If you work with the 1/8000 idea, you will still have to contend with WAY more than 8000 buckets. IE in the parallel search testing I was reporting on a few months ago, I was using 64G of hash, which is 4G entries. Or 1G "buckets". So I would expect to see that a pretty significant number of times. But you only need two entries in a bucket with the same draft before the problem occurs, since that group could be the over-populated draft positions, and you have to choose which of the two to replace. If you assume say a 32 ply search, then you could see drafts between 1 to 32 (ignoring the edge case at the root). The probability of any two entries in a bucket having the same draft is fairly low (6 * (1/32) ^ 2) = about 1/200 if I did my mental math reasonably. With 1G buckets, that is about 5M buckets that meet that criterion.hgm wrote:The point is that this is all pretty unlikely. If every draft occurs about equally often, and fills, say, 5% of the table, the probability that all 4 entries in a bucket have the same draft is 1 in 8,000.bob wrote:Here's a question: Suppose you use a bucket size of 4, which is typical although some are beginning to go with 8, using an 8 byte uber-compressed table entry (different topic). All four entries in that bucket represent the same draft, so how do you choose which one to replace? Age might be a usable alternative when draft alone isn't enough to break the tie. What if two entries in the table represent the same draft (which is over-populated and should cause a replacement). How do you choose which one? Again age might help. Overpopulated and produced by the previous search would be a better choice it would seem.
The drafts higher than a certain N are not yet 'saturated', i.e. they would occur less frequently than every draft below N, and in fact all drafts above N together would occur hardly more than any single draft below N, because the production rate decreases exponentially with draft. Each next higher draft, say, 3 times less than the previous one. So roughly each draft takes 1/(N+1.5) part of the table. But the exponential production rate also applies to the lower drafts. If draft N was produced enough to exactly hit the 1/(N+1.5) mark, draft N-1 would have been produced 3 times as much, so that 2/3 of it must already have been replaced. And draft N-3 already overloaded the table by a factor 27. So if you are at the 27th move of the game (excluding the opening moves) the amount of draft N-3 entries that can be held in the table corresponds to a single move. And for draft N-4 an entry would typically already have been 3 times overwritten before the current search completes.

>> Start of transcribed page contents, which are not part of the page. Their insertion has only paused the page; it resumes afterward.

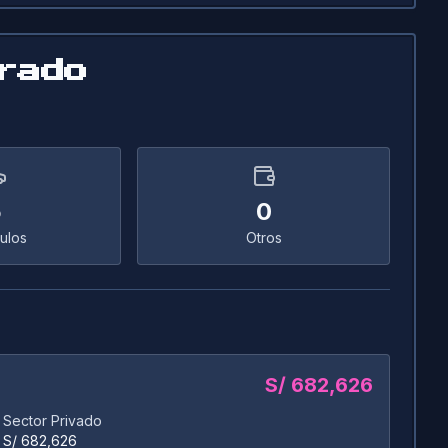
rado
5
0
ulos
Otros
S/ 682,626
Sector Privado
S/ 682,626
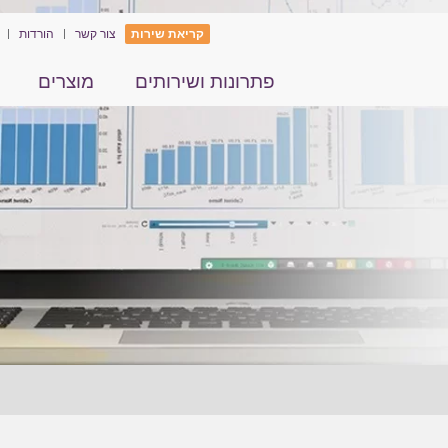
קריאת שירות
צור קשר
הורדות
פתרונות ושירותים
מוצרים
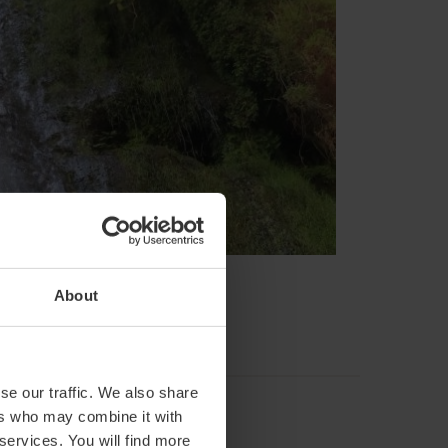
About
se our traffic. We also share
ers who may combine it with
 services. You will find more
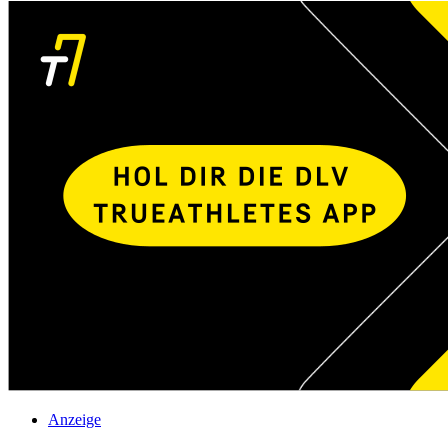
Anzeige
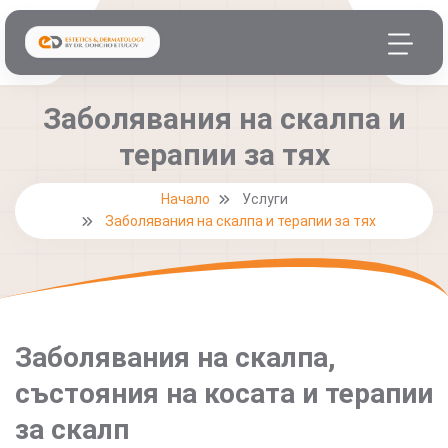
Заболявания на скалпа и
терапии за тях
Начало
Услуги
Заболявания на скалпа и терапии за тях
Заболявания на скалпа,
състояния на косата и терапии
за скалп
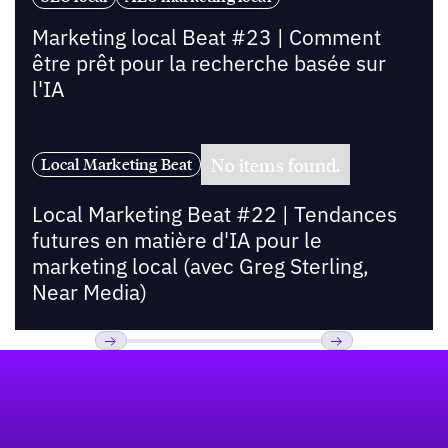
Marketing local Beat #23 | Comment
être prêt pour la recherche basée sur
l'IA
No items found.
Local Marketing Beat
Local Marketing Beat #22 | Tendances
futures en matière d'IA pour le
marketing local (avec Greg Sterling,
Near Media)
Pied de page
Previous
Suivant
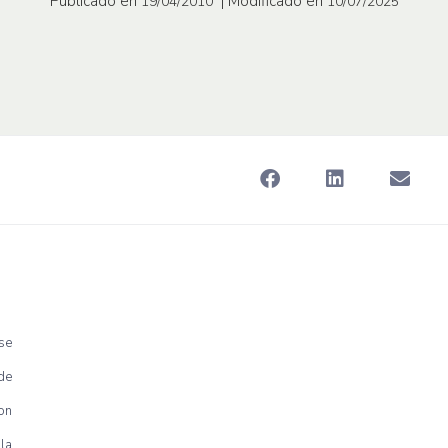
Publicado en
| Modificado en
19/04/2010
10/07/2025
se
ede
on
la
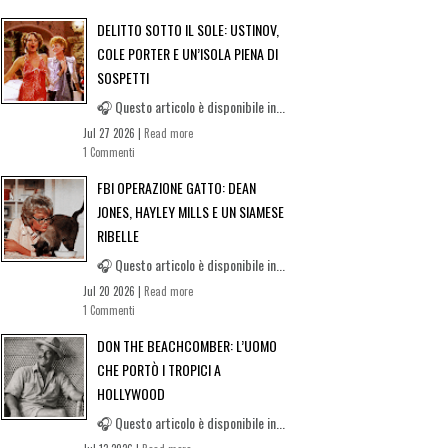
DELITTO SOTTO IL SOLE: USTINOV,
COLE PORTER E UN’ISOLA PIENA DI
SOSPETTI
🎧 Questo articolo è disponibile in...
Jul 27 2026 |
Read more
1 Commenti
FBI OPERAZIONE GATTO: DEAN
JONES, HAYLEY MILLS E UN SIAMESE
RIBELLE
🎧 Questo articolo è disponibile in...
Jul 20 2026 |
Read more
1 Commenti
DON THE BEACHCOMBER: L’UOMO
CHE PORTÒ I TROPICI A
HOLLYWOOD
🎧 Questo articolo è disponibile in...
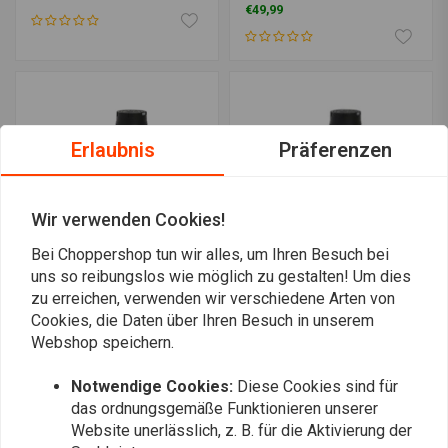
€49,99
Erlaubnis
Präferenzen
Wir verwenden Cookies!
Bei Choppershop tun wir alles, um Ihren Besuch bei
uns so reibungslos wie möglich zu gestalten! Um dies
zu erreichen, verwenden wir verschiedene Arten von
BEL-RAY
BEL-RAY
Sportübertragungsflüssigkeit
Big Twin Getriebeöl 85W-
Cookies, die Daten über Ihren Besuch in unserem
1L
140 1L
Webshop speichern.
€17,55
€14,96
Notwendige Cookies:
Diese Cookies sind für
das ordnungsgemäße Funktionieren unserer
Website unerlässlich, z. B. für die Aktivierung der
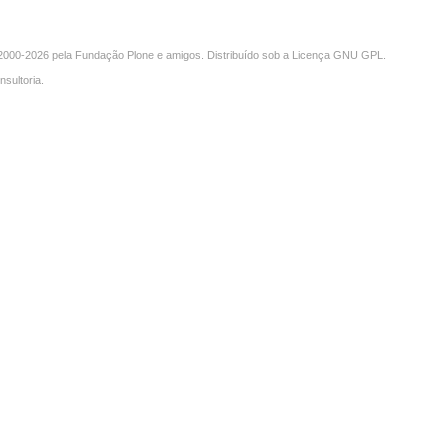
000-2026 pela
Fundação Plone
e amigos. Distribuído sob a
Licença GNU GPL
.
nsultoria
.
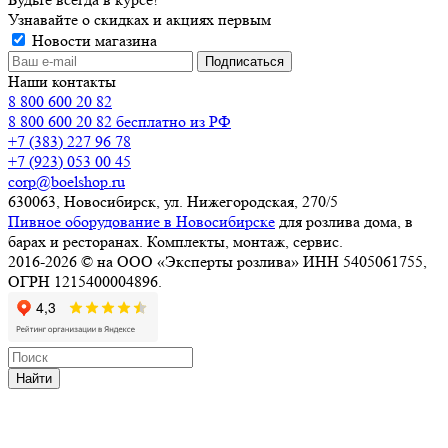
Узнавайте о скидках и акциях первым
Новости магазина
Наши контакты
8 800 600 20 82
8 800 600 20 82
бесплатно из РФ
+7 (383) 227 96 78
+7 (923) 053 00 45
corp@boelshop.ru
630063, Новосибирск, ул. Нижегородская, 270/5
Пивное оборудование в Новосибирске
для розлива дома, в
барах и ресторанах. Комплекты, монтаж, сервис.
2016-2026 © на ООО «Эксперты розлива» ИНН 5405061755,
ОГРН 1215400004896.
Найти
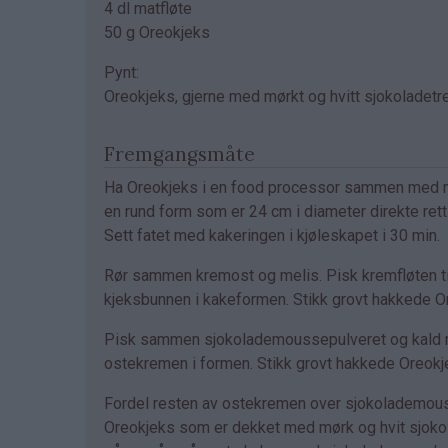
4 dl matfløte
50 g Oreokjeks
Pynt:
Oreokjeks, gjerne med mørkt og hvitt sjokoladetre
Fremgangsmåte
Ha Oreokjeks i en food processor sammen med mykt
en rund form som er 24 cm i diameter direkte rett
Sett fatet med kakeringen i kjøleskapet i 30 min.
Rør sammen kremost og melis. Pisk kremfløten ti
kjeksbunnen i kakeformen. Stikk grovt hakkede Or
Pisk sammen sjokolademoussepulveret og kald m
ostekremen i formen. Stikk grovt hakkede Oreokje
Fordel resten av ostekremen over sjokolademouss
Oreokjeks som er dekket med mørk og hvit sjokolad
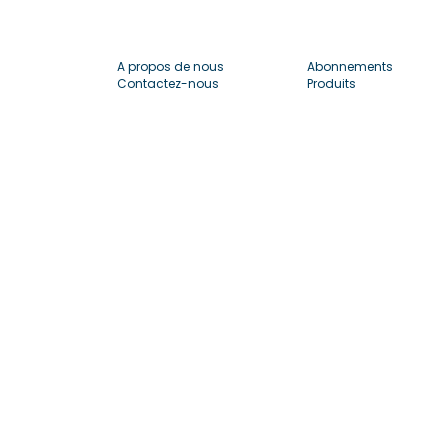
A propos de nous
Abonnements
Contactez-nous
Produits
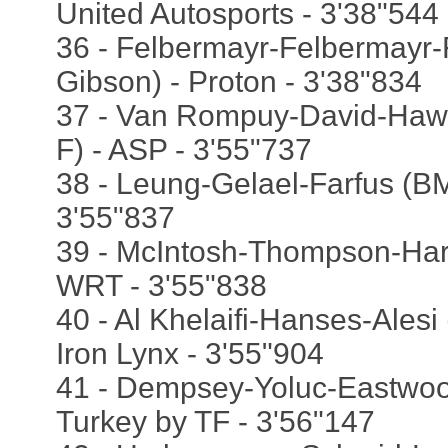
United Autosports - 3'38"544
36 - Felbermayr-Felbermayr-
Gibson) - Proton - 3'38"834
37 - Van Rompuy-David-Haw
F) - ASP - 3'55"737
38 - Leung-Gelael-Farfus (
3'55"837
39 - McIntosh-Thompson-Ha
WRT - 3'55"838
40 - Al Khelaifi-Hanses-Ales
Iron Lynx - 3'55"904
41 - Dempsey-Yoluc-Eastwood
Turkey by TF - 3'56"147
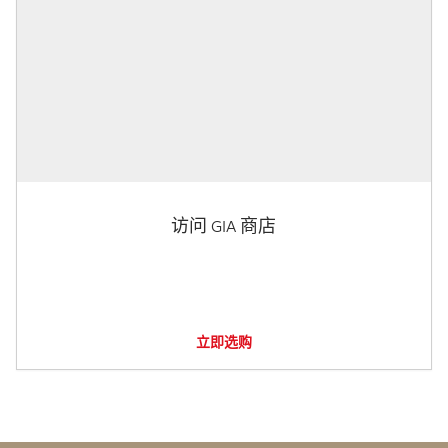
访问 GIA 商店
立即选购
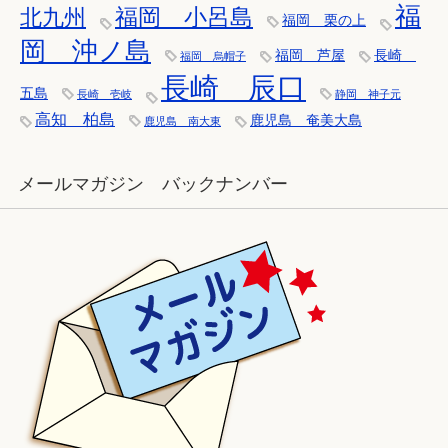
福
福岡 小呂島
北九州
福岡 栗の上
岡 沖ノ島
福岡 芦屋
長崎
福岡 烏帽子
長崎 辰口
五島
長崎 壱岐
静岡 神子元
高知 柏島
鹿児島 奄美大島
鹿児島 南大東
メールマガジン バックナンバー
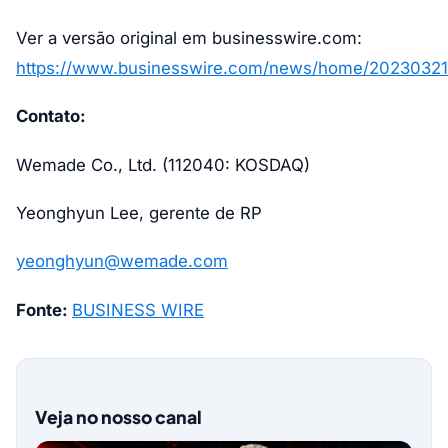
Ver a versão original em businesswire.com:
https://www.businesswire.com/news/home/20230321
Contato:
Wemade Co., Ltd. (112040: KOSDAQ)
Yeonghyun Lee, gerente de RP
yeonghyun@wemade.com
Fonte:
BUSINESS WIRE
Veja no nosso canal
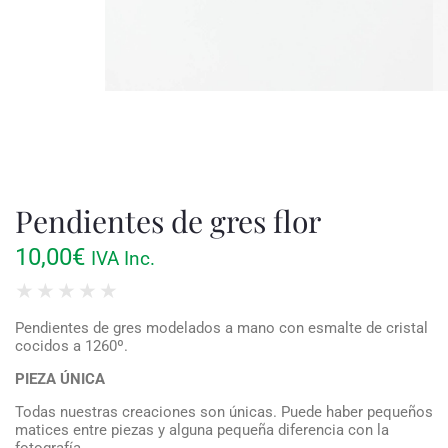
Pendientes de gres flor
10,00
€
IVA Inc.
★
★
★
★
★
Pendientes de gres modelados a mano con esmalte de cristal
cocidos a 1260º.
PIEZA ÚNICA
Todas nuestras creaciones son únicas. Puede haber pequeños
matices entre piezas y alguna pequeña diferencia con la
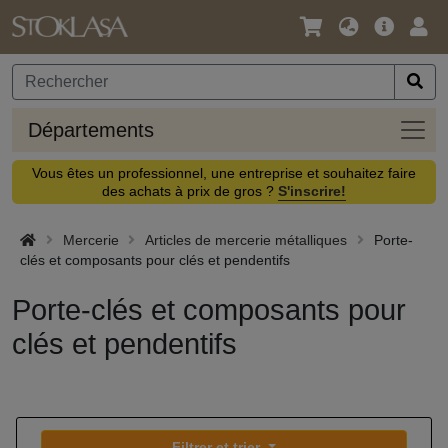
Langue
Offre
Logi
/
principa
Devise
Dépa
Départements
Vous êtes un professionnel, une entreprise et souhaitez faire
des achats à prix de gros ?
S'inscrire!
Mercerie
Articles de mercerie métalliques
Porte-
clés et composants pour clés et pendentifs
Porte-clés et composants pour
clés et pendentifs
Filtrer et trier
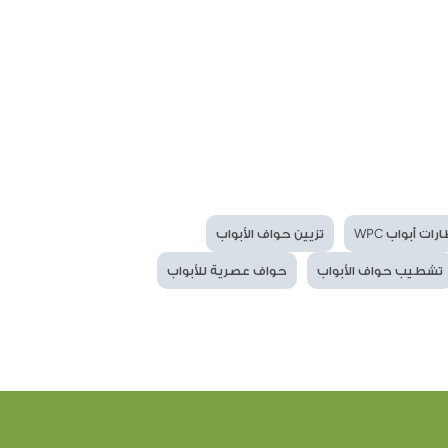
رات أبواب WPC
تزيين حواف الأبواب
تشطيب حواف الأبواب
حواف عصرية للأبواب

So when N=20, the drafts 1-16 would basically all be from the current search. Even in draft 17 only about 1/e of the entries from a previous search would have survived. Only for drafts 18, 19 and 20 you would have a good chance that ther might be an stale entry around that you would preferably like to replace. But it is very unlikely that would be in the same bucket. And on a global scale you gain very little, just a bit more efficiency in 3 of the 20 drafts.
It would seem that you need some rational way to choose, whether it be random or age or something else. Age is trivial to do.